* _EXCERPTED DATA_
--------------------------------------------------
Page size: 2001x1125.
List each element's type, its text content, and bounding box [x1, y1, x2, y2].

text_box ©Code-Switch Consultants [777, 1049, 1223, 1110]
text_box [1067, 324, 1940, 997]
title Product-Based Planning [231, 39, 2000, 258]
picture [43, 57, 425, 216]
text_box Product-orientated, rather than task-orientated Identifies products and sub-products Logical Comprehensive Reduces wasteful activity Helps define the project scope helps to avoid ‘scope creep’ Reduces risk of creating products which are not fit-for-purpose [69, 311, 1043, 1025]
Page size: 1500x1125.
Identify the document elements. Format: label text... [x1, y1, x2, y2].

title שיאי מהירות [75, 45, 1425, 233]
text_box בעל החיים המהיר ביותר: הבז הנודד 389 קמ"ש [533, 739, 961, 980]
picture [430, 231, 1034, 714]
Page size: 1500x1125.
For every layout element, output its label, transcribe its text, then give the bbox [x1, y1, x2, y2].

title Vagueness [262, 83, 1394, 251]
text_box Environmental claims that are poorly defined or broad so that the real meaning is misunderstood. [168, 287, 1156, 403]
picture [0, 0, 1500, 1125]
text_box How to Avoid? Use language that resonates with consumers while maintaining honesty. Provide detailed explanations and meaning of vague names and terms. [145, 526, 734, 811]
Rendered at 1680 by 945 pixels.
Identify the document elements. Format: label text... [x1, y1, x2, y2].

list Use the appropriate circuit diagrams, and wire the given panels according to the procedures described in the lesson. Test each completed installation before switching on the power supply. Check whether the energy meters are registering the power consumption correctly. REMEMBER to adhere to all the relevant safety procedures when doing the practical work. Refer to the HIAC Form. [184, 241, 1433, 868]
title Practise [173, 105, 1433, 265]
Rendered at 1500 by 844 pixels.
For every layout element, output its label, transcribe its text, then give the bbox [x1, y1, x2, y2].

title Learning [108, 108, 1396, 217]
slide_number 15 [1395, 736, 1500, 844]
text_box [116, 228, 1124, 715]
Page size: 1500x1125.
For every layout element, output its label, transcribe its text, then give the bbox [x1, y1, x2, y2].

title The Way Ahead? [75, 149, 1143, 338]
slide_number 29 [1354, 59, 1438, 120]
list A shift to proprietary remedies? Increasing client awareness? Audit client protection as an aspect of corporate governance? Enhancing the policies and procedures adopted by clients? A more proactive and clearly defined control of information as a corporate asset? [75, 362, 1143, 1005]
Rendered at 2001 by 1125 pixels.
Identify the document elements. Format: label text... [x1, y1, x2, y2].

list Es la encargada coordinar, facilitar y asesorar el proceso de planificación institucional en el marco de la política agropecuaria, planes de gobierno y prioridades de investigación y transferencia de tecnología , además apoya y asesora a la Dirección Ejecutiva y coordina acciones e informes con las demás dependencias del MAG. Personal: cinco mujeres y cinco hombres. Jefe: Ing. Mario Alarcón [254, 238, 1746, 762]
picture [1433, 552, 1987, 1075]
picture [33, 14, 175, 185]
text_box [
--------------------------------------------------
* _WORK TO COMPLETE_
Match on "Rendered" and report each line of the data above that has it.

* _RESULT OF THIS EXERCISE_
Rendered at 1680 by 945 pixels.
Rendered at 1500 by 844 pixels.
Rendered at 2001 by 1125 pixels.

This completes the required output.